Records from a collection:
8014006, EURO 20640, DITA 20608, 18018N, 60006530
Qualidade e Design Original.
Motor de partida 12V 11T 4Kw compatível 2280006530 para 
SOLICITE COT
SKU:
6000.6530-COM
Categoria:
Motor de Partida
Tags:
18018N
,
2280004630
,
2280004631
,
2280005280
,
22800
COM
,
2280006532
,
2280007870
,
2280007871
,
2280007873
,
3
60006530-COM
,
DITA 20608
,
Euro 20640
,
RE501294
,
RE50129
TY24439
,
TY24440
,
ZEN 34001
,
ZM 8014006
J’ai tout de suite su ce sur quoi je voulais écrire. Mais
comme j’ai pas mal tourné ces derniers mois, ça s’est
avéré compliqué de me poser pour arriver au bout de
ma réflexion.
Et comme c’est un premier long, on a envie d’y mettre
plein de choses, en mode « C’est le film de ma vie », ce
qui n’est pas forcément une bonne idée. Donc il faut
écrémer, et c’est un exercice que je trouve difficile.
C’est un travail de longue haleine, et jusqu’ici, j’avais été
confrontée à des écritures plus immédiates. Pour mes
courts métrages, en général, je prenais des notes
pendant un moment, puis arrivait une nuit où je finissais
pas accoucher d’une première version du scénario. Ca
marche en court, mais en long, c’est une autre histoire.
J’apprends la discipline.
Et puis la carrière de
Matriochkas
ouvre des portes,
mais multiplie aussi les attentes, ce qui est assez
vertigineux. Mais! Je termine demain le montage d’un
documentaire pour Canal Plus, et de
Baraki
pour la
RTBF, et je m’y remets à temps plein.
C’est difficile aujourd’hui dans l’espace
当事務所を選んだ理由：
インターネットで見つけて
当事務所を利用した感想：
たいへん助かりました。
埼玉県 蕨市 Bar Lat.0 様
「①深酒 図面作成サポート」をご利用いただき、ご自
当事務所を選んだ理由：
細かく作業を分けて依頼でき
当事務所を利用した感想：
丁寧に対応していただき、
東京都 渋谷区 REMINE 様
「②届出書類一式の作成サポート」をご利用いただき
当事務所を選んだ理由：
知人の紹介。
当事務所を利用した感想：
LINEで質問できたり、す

About this exercise >>
A reply that repeats all the data exactly is required.

Task response >>
8014006, EURO 20640, DITA 20608, 18018N, 60006530
Qualidade e Design Original.
Motor de partida 12V 11T 4Kw compatível 2280006530 para 
SOLICITE COT
SKU:
6000.6530-COM
Categoria:
Motor de Partida
Tags:
18018N
,
2280004630
,
2280004631
,
2280005280
,
22800
COM
,
2280006532
,
2280007870
,
2280007871
,
2280007873
,
3
60006530-COM
,
DITA 20608
,
Euro 20640
,
RE501294
,
RE50129
TY24439
,
TY24440
,
ZEN 34001
,
ZM 8014006
J’ai tout de suite su ce sur quoi je voulais écrire. Mais
comme j’ai pas mal tourné ces derniers mois, ça s’est
avéré compliqué de me poser pour arriver au bout de
ma réflexion.
Et comme c’est un premier long, on a envie d’y mettre
plein de choses, en mode « C’est le film de ma vie », ce
qui n’est pas forcément une bonne idée. Donc il faut
écrémer, et c’est un exercice que je trouve difficile.
C’est un travail de longue haleine, et jusqu’ici, j’avais été
confrontée à des écritures plus immédiates. Pour mes
courts métrages, en général, je prenais des notes
pendant un moment, puis arrivait une nuit où je finissais
pas accoucher d’une première version du scénario. Ca
marche en court, mais en long, c’est une autre histoire.
J’apprends la discipline.
Et puis la carrière de
Matriochkas
ouvre des portes,
mais multiplie aussi les attentes, ce qui est assez
vertigineux. Mais! Je termine demain le montage d’un
documentaire pour Canal Plus, et de
Baraki
pour la
RTBF, et je m’y remets à temps plein.
C’est difficile aujourd’hui dans l’espace
当事務所を選んだ理由：
インターネットで見つけて
当事務所を利用した感想：
たいへん助かりました。
埼玉県 蕨市 Bar Lat.0 様
「①深酒 図面作成サポート」をご利用いただき、ご自
当事務所を選んだ理由：
細かく作業を分けて依頼でき
当事務所を利用した感想：
丁寧に対応していただき、
東京都 渋谷区 REMINE 様
「②届出書類一式の作成サポート」をご利用いただき
当事務所を選んだ理由：
知人の紹介。
当事務所を利用した感想：
LINEで質問できたり、す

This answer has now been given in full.